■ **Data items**
• • •

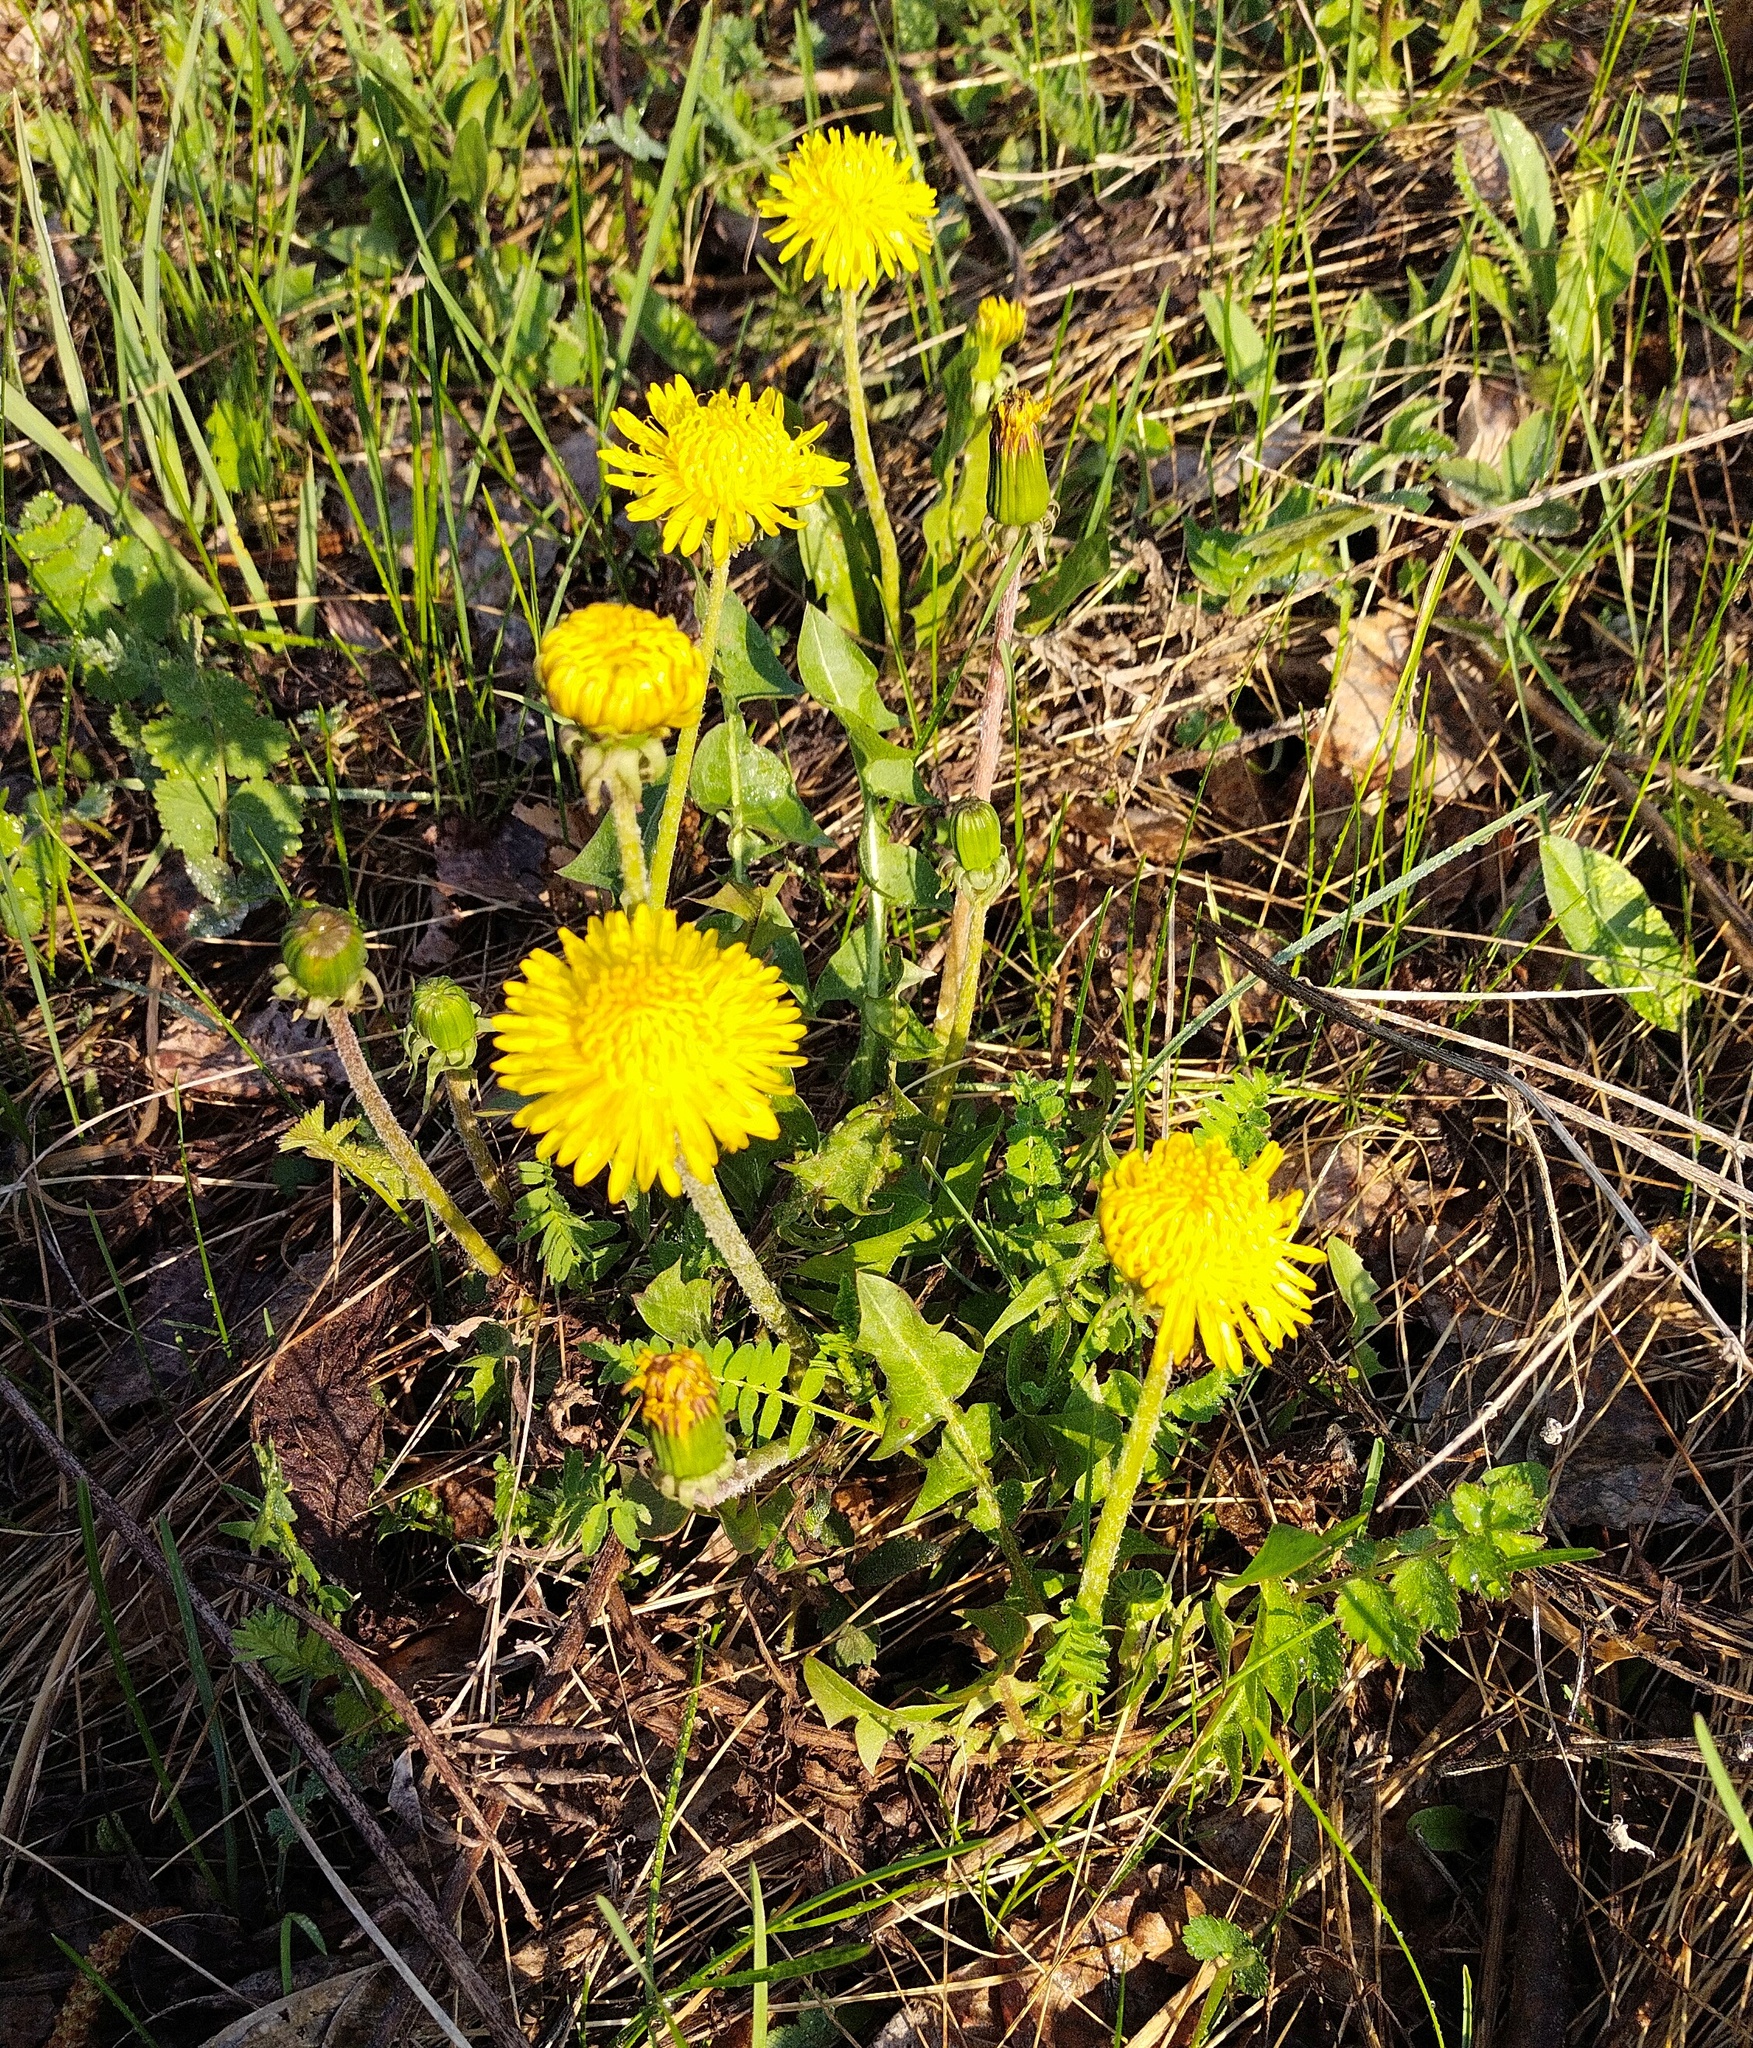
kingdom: Plantae
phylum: Tracheophyta
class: Magnoliopsida
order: Asterales
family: Asteraceae
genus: Taraxacum
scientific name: Taraxacum officinale
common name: Common dandelion
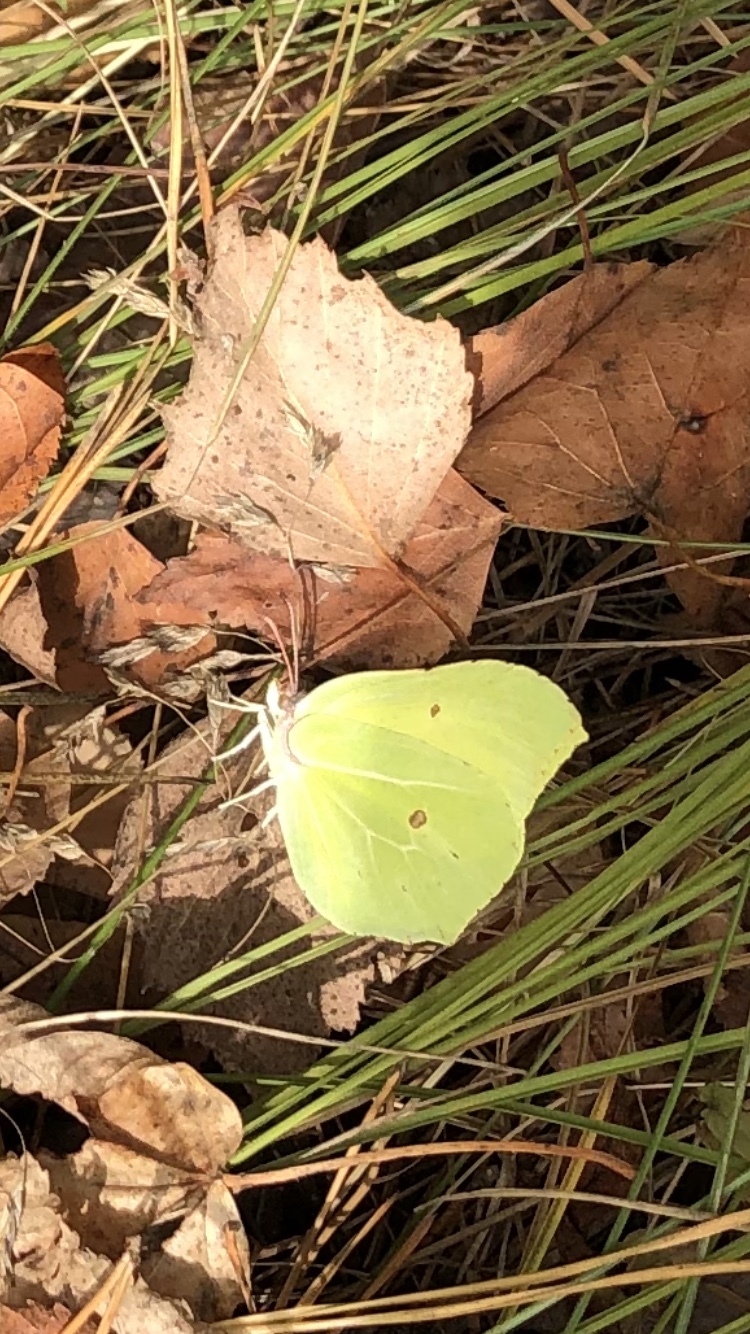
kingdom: Animalia
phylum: Arthropoda
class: Insecta
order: Lepidoptera
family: Pieridae
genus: Gonepteryx
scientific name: Gonepteryx rhamni
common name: Brimstone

• • •

Copy every line from the one containing "order: Lepidoptera" down to the final line, including both.

■ **Answer to this problem**
order: Lepidoptera
family: Pieridae
genus: Gonepteryx
scientific name: Gonepteryx rhamni
common name: Brimstone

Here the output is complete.